* **Assignment**:
Reproduce verbatim the lines of the records below, beginning with the line that contains "üzere iki ana" and ending after the line that contains "alanına sahiptir. Okullarda". Include both of those lines and no others.

* **Input material**:
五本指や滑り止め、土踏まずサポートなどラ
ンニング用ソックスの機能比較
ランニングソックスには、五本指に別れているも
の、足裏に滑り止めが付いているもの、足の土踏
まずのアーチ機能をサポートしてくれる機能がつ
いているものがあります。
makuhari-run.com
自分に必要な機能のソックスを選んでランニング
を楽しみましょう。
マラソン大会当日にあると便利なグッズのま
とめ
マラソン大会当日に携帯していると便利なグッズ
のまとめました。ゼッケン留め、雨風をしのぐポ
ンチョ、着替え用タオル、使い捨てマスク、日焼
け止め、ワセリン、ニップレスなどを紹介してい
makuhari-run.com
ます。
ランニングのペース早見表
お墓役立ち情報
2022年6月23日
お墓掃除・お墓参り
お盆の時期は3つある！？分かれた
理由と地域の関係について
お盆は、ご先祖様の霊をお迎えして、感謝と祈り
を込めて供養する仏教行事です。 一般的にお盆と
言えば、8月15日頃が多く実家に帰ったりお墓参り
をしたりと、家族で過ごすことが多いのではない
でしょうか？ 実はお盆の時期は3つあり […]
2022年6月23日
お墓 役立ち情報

--

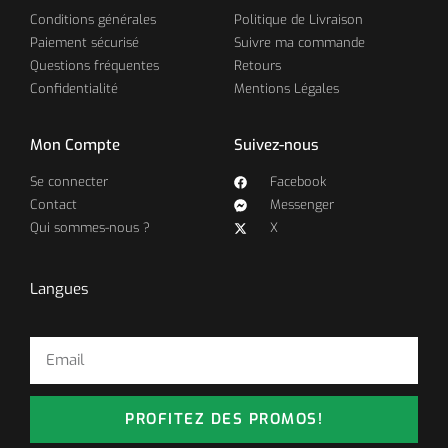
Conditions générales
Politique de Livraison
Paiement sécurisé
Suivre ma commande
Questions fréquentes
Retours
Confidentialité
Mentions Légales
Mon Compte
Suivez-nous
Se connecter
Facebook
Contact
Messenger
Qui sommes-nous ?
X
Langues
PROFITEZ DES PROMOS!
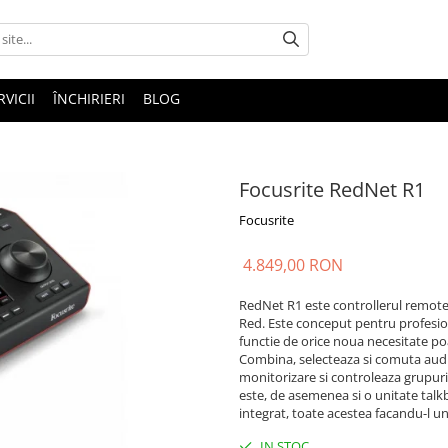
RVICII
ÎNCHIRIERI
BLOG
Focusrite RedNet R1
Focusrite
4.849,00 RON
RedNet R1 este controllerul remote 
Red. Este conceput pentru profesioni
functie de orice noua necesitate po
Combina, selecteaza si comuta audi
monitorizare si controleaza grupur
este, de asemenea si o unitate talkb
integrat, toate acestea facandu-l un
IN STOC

* * *

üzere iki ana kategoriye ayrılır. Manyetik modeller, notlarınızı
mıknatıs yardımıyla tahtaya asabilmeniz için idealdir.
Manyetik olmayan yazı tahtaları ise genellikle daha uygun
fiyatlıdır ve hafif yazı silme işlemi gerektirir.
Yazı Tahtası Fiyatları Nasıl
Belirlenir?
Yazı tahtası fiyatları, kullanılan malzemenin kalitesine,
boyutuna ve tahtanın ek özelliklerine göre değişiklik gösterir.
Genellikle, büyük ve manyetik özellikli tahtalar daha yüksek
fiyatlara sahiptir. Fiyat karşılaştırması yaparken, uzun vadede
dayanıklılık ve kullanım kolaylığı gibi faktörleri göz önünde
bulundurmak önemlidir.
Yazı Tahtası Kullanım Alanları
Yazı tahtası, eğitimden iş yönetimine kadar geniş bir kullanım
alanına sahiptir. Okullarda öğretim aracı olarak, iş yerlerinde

* **Written reply**:
üzere iki ana kategoriye ayrılır. Manyetik modeller, notlarınızı
mıknatıs yardımıyla tahtaya asabilmeniz için idealdir.
Manyetik olmayan yazı tahtaları ise genellikle daha uygun
fiyatlıdır ve hafif yazı silme işlemi gerektirir.
Yazı Tahtası Fiyatları Nasıl
Belirlenir?
Yazı tahtası fiyatları, kullanılan malzemenin kalitesine,
boyutuna ve tahtanın ek özelliklerine göre değişiklik gösterir.
Genellikle, büyük ve manyetik özellikli tahtalar daha yüksek
fiyatlara sahiptir. Fiyat karşılaştırması yaparken, uzun vadede
dayanıklılık ve kullanım kolaylığı gibi faktörleri göz önünde
bulundurmak önemlidir.
Yazı Tahtası Kullanım Alanları
Yazı tahtası, eğitimden iş yönetimine kadar geniş bir kullanım
alanına sahiptir. Okullarda öğretim aracı olarak, iş yerlerinde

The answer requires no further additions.